## Start

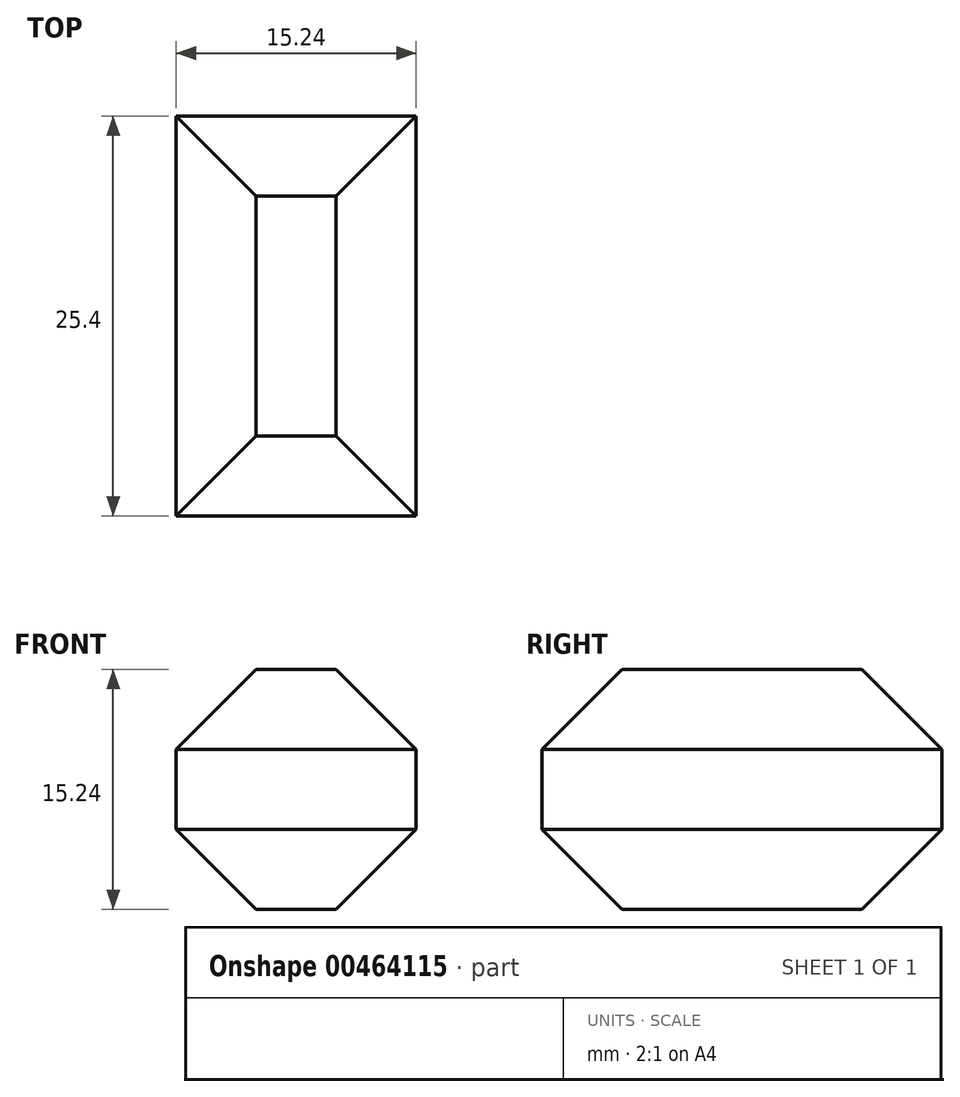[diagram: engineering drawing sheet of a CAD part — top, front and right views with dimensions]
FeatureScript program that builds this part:
annotation { "Feature Type Name" : "Feature", "Feature Type Description" : "" }
export const myFeature = defineFeature(function(context is Context, id is Id, definition is map)
    precondition{}
    {
        {
            var Q0;
            Q0=qCreatedBy(makeId("Front.planeOp"),FACE);
            var sketch = newSketch(context, id + "F0", { "sketchPlane" : qUnion([Q0])});
            skLineSegment(sketch, "E0.bottom", {"start": v(7.62, -7.62) * mm, "end": v(-7.62, -7.62) * mm});
            skLineSegment(sketch, "E0.top", {"start": v(7.62, 7.62) * mm, "end": v(-7.62, 7.62) * mm});
            skLineSegment(sketch, "E0.left", {"start": v(7.62, -7.62) * mm, "end": v(7.62, 7.62) * mm});
            skLineSegment(sketch, "E0.right", {"start": v(-7.62, -7.62) * mm, "end": v(-7.62, 7.62) * mm});
            skPoint(sketch, "E0.middle", {"position": v(0, 0) * mm});
            skLineSegment(sketch, "E1.bottom", {"start": v(15.24, -15.24) * mm, "end": v(-15.24, -15.24) * mm});
            skLineSegment(sketch, "E1.top", {"start": v(15.24, 15.24) * mm, "end": v(-15.24, 15.24) * mm});
            skLineSegment(sketch, "E1.left", {"start": v(15.24, -15.24) * mm, "end": v(15.24, 15.24) * mm});
            skLineSegment(sketch, "E1.right", {"start": v(-15.24, -15.24) * mm, "end": v(-15.24, 15.24) * mm});
            skSolve(sketch);
        }
        {
            var Q0;
            Q0=makeQuery(id+"F0.imprint","IMPRINT",FACE,{"disambiguationData":[TD([[makeQuery(id+"F0.imprint","IMPRINT",EDGE,{"derivedFrom":sQuery(id+"F0.wireOp",EDGE,"E0.bottom")}),-1.0]])]});
            extrude(context, id + "F1", {"entities" : qUnion([Q0]), "endBound" : BoundingType.SYMMETRIC, "depth" : 25.4 * mm});
        }
        {
            var Q0;
            Q0=makeQuery(id+"F1.opExtrude","CAP_EDGE",EDGE,{"disambiguationData":[OSD([sQuery(id+"F0.wireOp",EDGE,"E0.top")])],"isStart":false});
            var Q1;
            Q1=makeQuery(id+"F1.opExtrude","SWEPT_EDGE",EDGE,{"disambiguationData":[OSD([sQuery(id+"F0.wireOp",EDGE,"E0.top"),sQuery(id+"F0.wireOp",EDGE,"E0.left")])]});
            var Q2;
            Q2=makeQuery(id+"F1.opExtrude","CAP_EDGE",EDGE,{"disambiguationData":[OSD([sQuery(id+"F0.wireOp",EDGE,"E0.top")])],"isStart":true});
            var Q3;
            Q3=makeQuery(id+"F1.opExtrude","SWEPT_EDGE",EDGE,{"disambiguationData":[OSD([sQuery(id+"F0.wireOp",EDGE,"E0.top"),sQuery(id+"F0.wireOp",EDGE,"E0.right")])]});
            var Q4;
            Q4=makeQuery(id+"F1.opExtrude","CAP_EDGE",EDGE,{"disambiguationData":[OSD([sQuery(id+"F0.wireOp",EDGE,"E0.bottom")])],"isStart":false});
            var Q5;
            Q5=makeQuery(id+"F1.opExtrude","SWEPT_EDGE",EDGE,{"disambiguationData":[OSD([sQuery(id+"F0.wireOp",EDGE,"E0.bottom"),sQuery(id+"F0.wireOp",EDGE,"E0.right")])]});
            var Q6;
            Q6=makeQuery(id+"F1.opExtrude","SWEPT_EDGE",EDGE,{"disambiguationData":[OSD([sQuery(id+"F0.wireOp",EDGE,"E0.bottom"),sQuery(id+"F0.wireOp",EDGE,"E0.left")])]});
            var Q7;
            Q7=makeQuery(id+"F1.opExtrude","CAP_EDGE",EDGE,{"disambiguationData":[OSD([sQuery(id+"F0.wireOp",EDGE,"E0.bottom")])],"isStart":true});
            chamfer(context, id + "F2", {"entities" : qUnion([Q0, Q1, Q2, Q3, Q4, Q5, Q6, Q7]), "width" : 5.08 * mm, "tangentPropagation" : true});
        }
    });
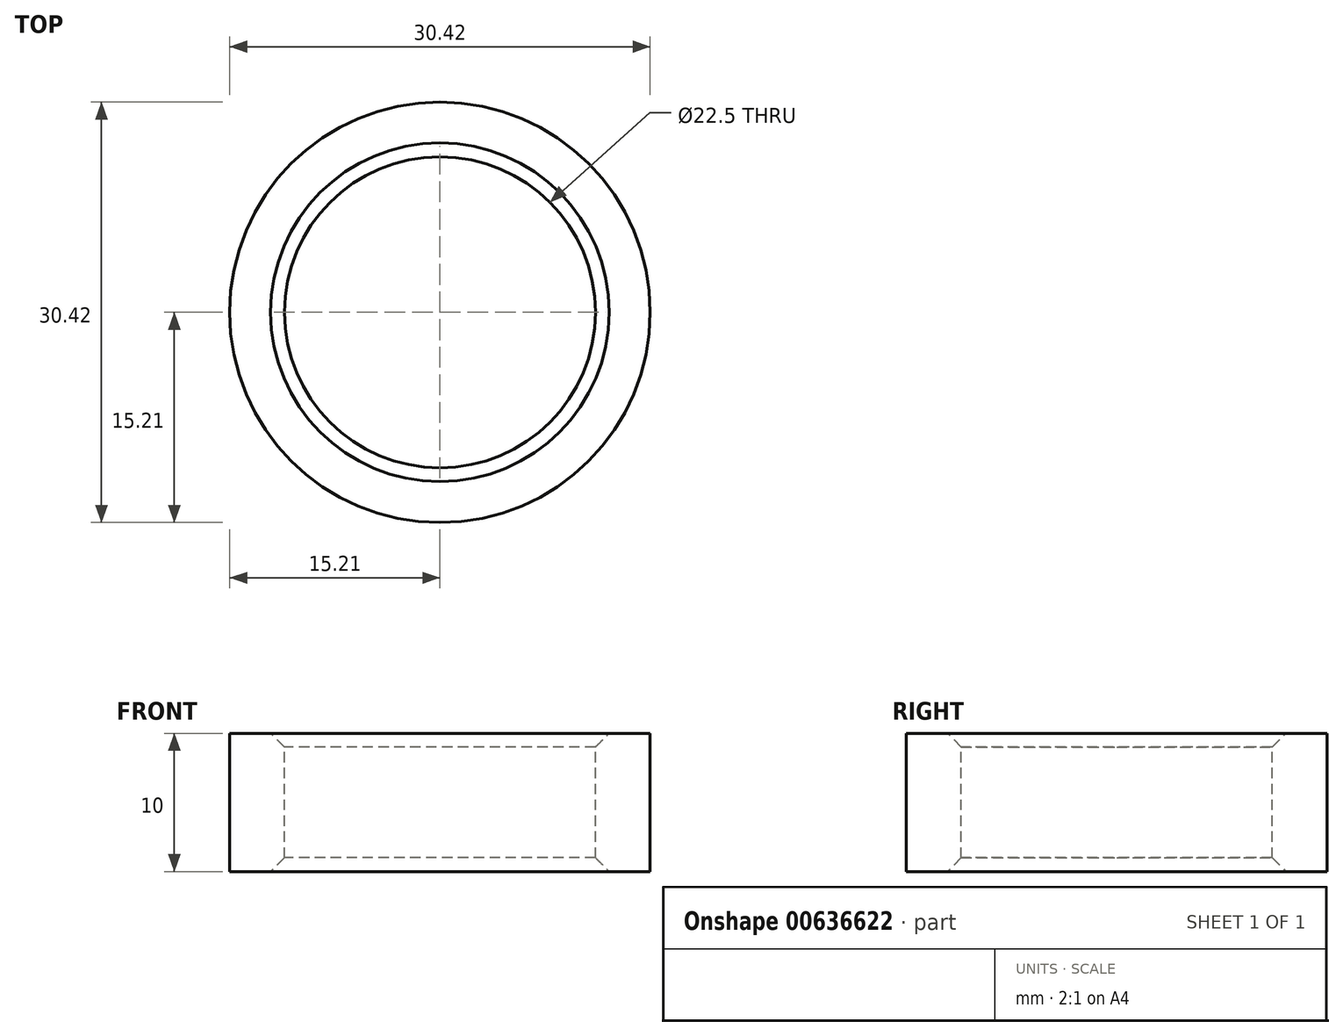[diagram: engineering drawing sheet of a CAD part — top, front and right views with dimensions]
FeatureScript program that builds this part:
annotation { "Feature Type Name" : "Feature", "Feature Type Description" : "" }
export const myFeature = defineFeature(function(context is Context, id is Id, definition is map)
    precondition{}
    {
        {
            var Q0;
            Q0=qCreatedBy(makeId("Top.planeOp"),FACE);
            var sketch = newSketch(context, id + "F0", { "sketchPlane" : qUnion([Q0])});
            skCircle(sketch, "E0", {"center": v(0, 0) * mm, "radius": 11.25 * mm});
            skCircle(sketch, "E1", {"center": v(0, 0) * mm, "radius": 11.75 * mm});
            skSolve(sketch);
        }
        {
            var Q0;
            Q0=makeQuery(id+"F0.imprint","IMPRINT",FACE,{"disambiguationData":[TD([[makeQuery(id+"F0.imprint","IMPRINT",EDGE,{"derivedFrom":sQuery(id+"F0.wireOp",EDGE,"E0")}),-1.0]])]});
            extrude(context, id + "F1", {"entities" : qUnion([Q0]), "oppositeDirection" : true, "depth" : 10 * mm, "offsetDistance" : 25 * mm});
        }
        {
            var Q0;
            Q0=qCreatedBy(makeId("Top.planeOp"),FACE);
            var sketch = newSketch(context, id + "F2", { "sketchPlane" : qUnion([Q0])});
            skCircle(sketch, "E2", {"center": v(0, 0) * mm, "radius": 15.21 * mm});
            skCircle(sketch, "E3", {"center": v(0, 0) * mm, "radius": 11.75 * mm});
            skSolve(sketch);
        }
        {
            var Q0;
            Q0=makeQuery(id+"F2.imprint","IMPRINT",FACE,{"disambiguationData":[TD([[makeQuery(id+"F2.imprint","IMPRINT",EDGE,{"derivedFrom":sQuery(id+"F2.wireOp",EDGE,"E2")}),1.0]])]});
            extrude(context, id + "F3", {"entities" : qUnion([Q0]), "operationType" : NewBodyOperationType.ADD, "oppositeDirection" : true, "depth" : 10 * mm, "offsetDistance" : 25 * mm});
        }
        {
            var Q0;
            Q0=makeQuery(id+"F1.opExtrude","CAP_EDGE",EDGE,{"disambiguationData":[OSD([sQuery(id+"F0.wireOp",EDGE,"E0")])],"isStart":true});
            chamfer(context, id + "F4", {"entities" : qUnion([Q0]), "width" : 1 * mm, "tangentPropagation" : true});
        }
        {
            var Q0;
            Q0=makeQuery(id+"F1.opExtrude","CAP_EDGE",EDGE,{"disambiguationData":[OSD([sQuery(id+"F0.wireOp",EDGE,"E0")])],"isStart":false});
            chamfer(context, id + "F5", {"entities" : qUnion([Q0]), "width" : 1 * mm, "tangentPropagation" : true});
        }
    });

## End

List every line in the rows above that contains the string "center", copying each line in full.

Full answer »
            skCircle(sketch, "E0", {"center": v(0, 0) * mm, "radius": 11.25 * mm});
            skCircle(sketch, "E1", {"center": v(0, 0) * mm, "radius": 11.75 * mm});
            skCircle(sketch, "E2", {"center": v(0, 0) * mm, "radius": 15.21 * mm});
            skCircle(sketch, "E3", {"center": v(0, 0) * mm, "radius": 11.75 * mm});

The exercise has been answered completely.